### WHAT YOU ARE ASKED TO DO
Echo every row below word for word, leaving out the pictures.

#### RECORDED DATA ####

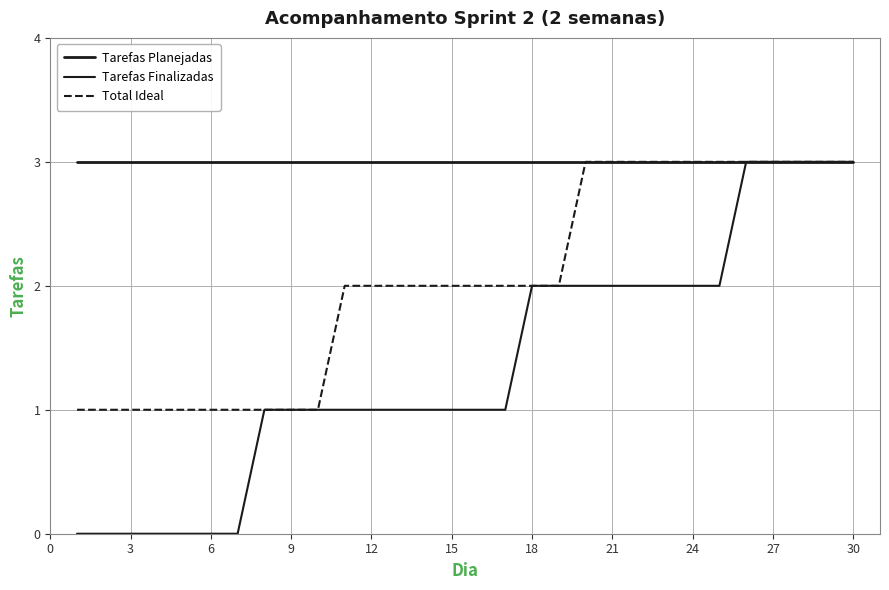

Does the chart have visible grid lines?

Yes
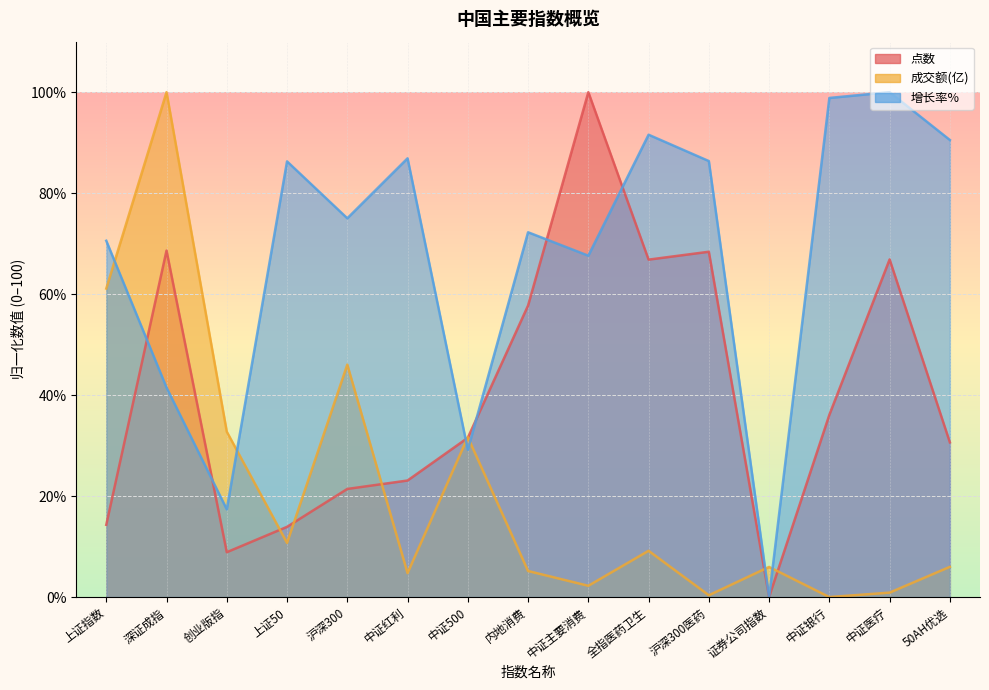

What position from the right is 中证银行?

3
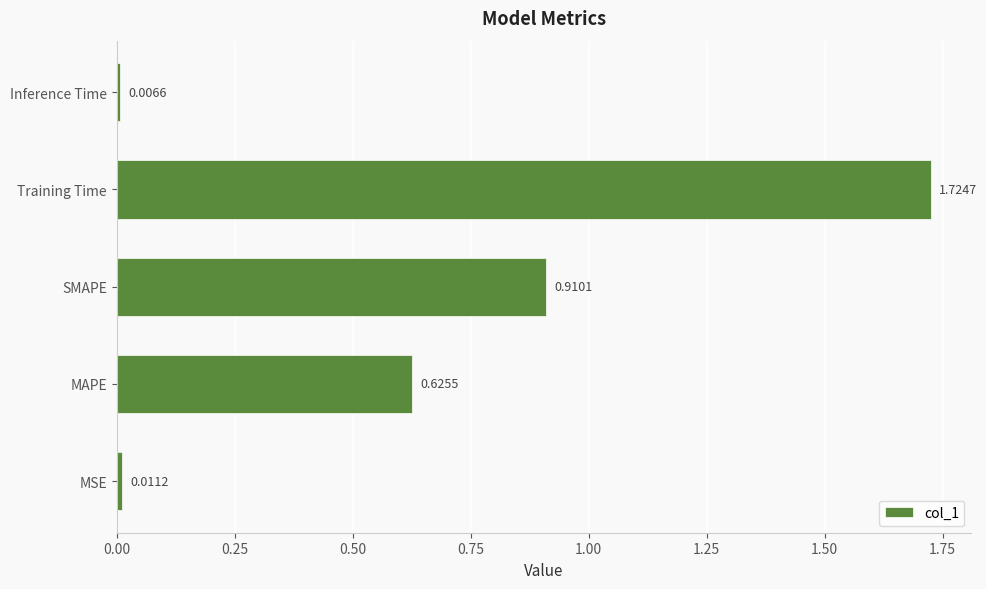

List the labels in order of value, largest first.

Training Time, SMAPE, MAPE, MSE, Inference Time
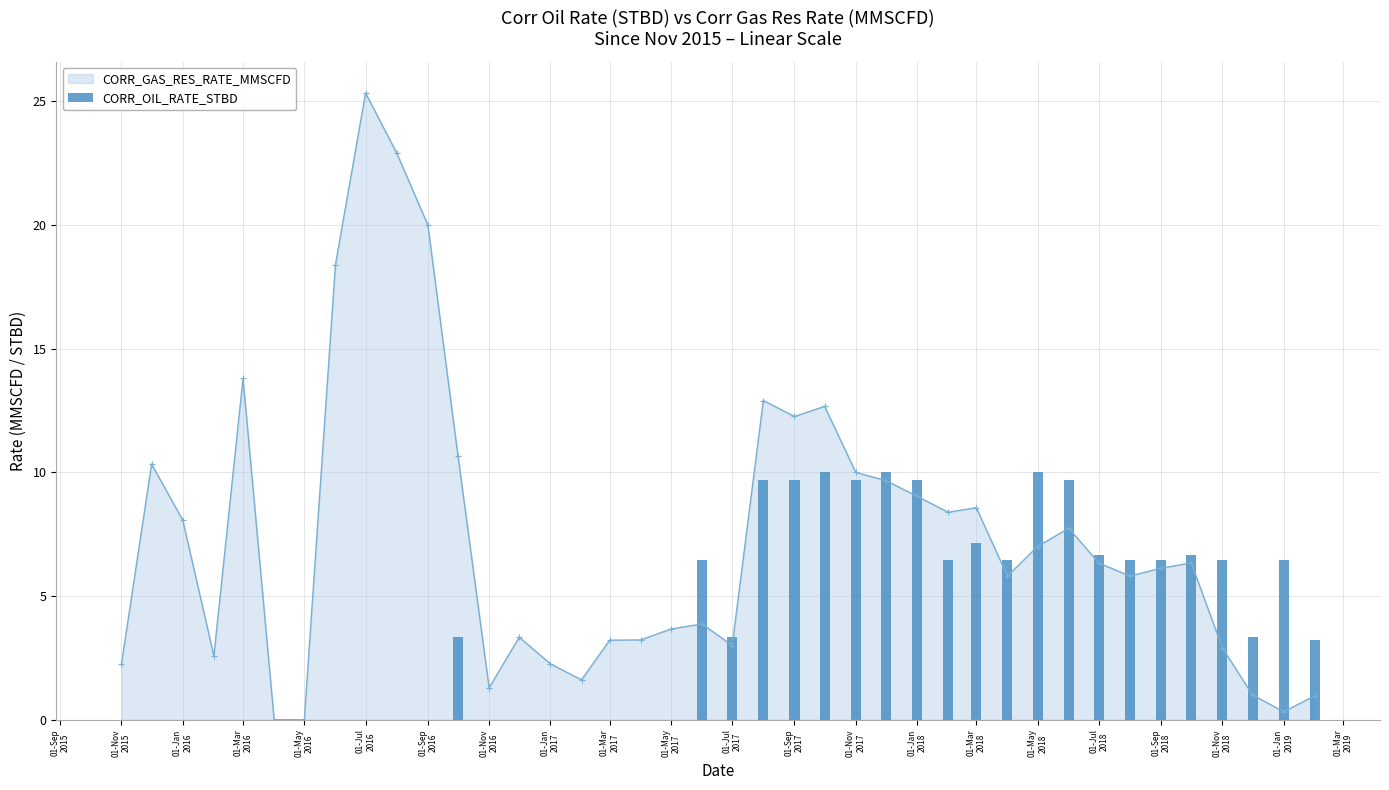

True or false: CORR_GAS_RES_RATE_MMSCFD has more than 0 points higher than both neighbors.

True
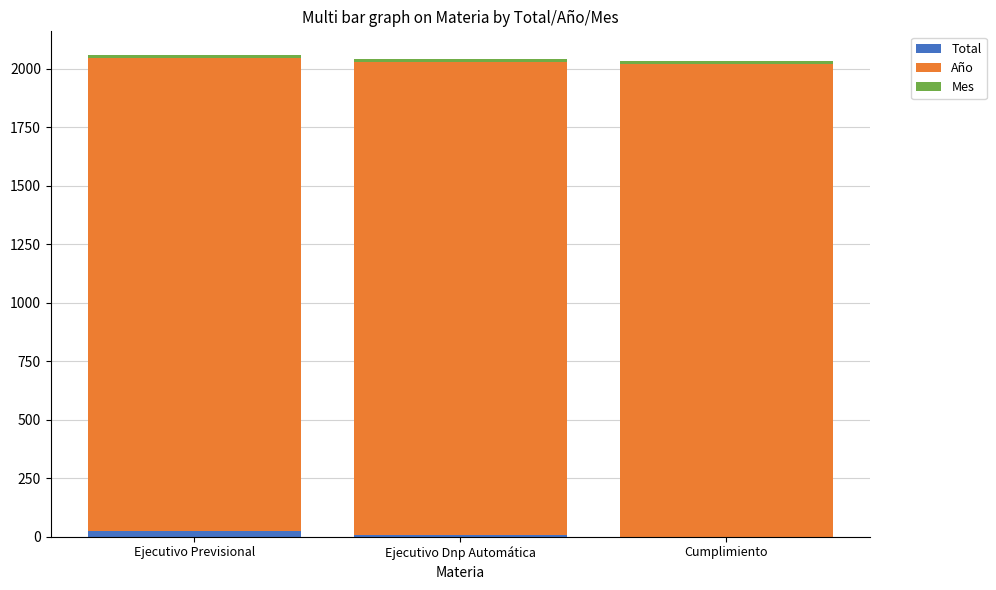

What is the sum of the Mes values at Ejecutivo Dnp Automática and Ejecutivo Previsional?

24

####

### ANSWER TO THIS PROBLEM
Does the chart have visible grid lines?

Yes

What position from the right is 中证银行?

3

List the labels in order of value, largest first.

Training Time, SMAPE, MAPE, MSE, Inference Time

True or false: CORR_GAS_RES_RATE_MMSCFD has more than 0 points higher than both neighbors.

True

What is the sum of the Mes values at Ejecutivo Dnp Automática and Ejecutivo Previsional?

24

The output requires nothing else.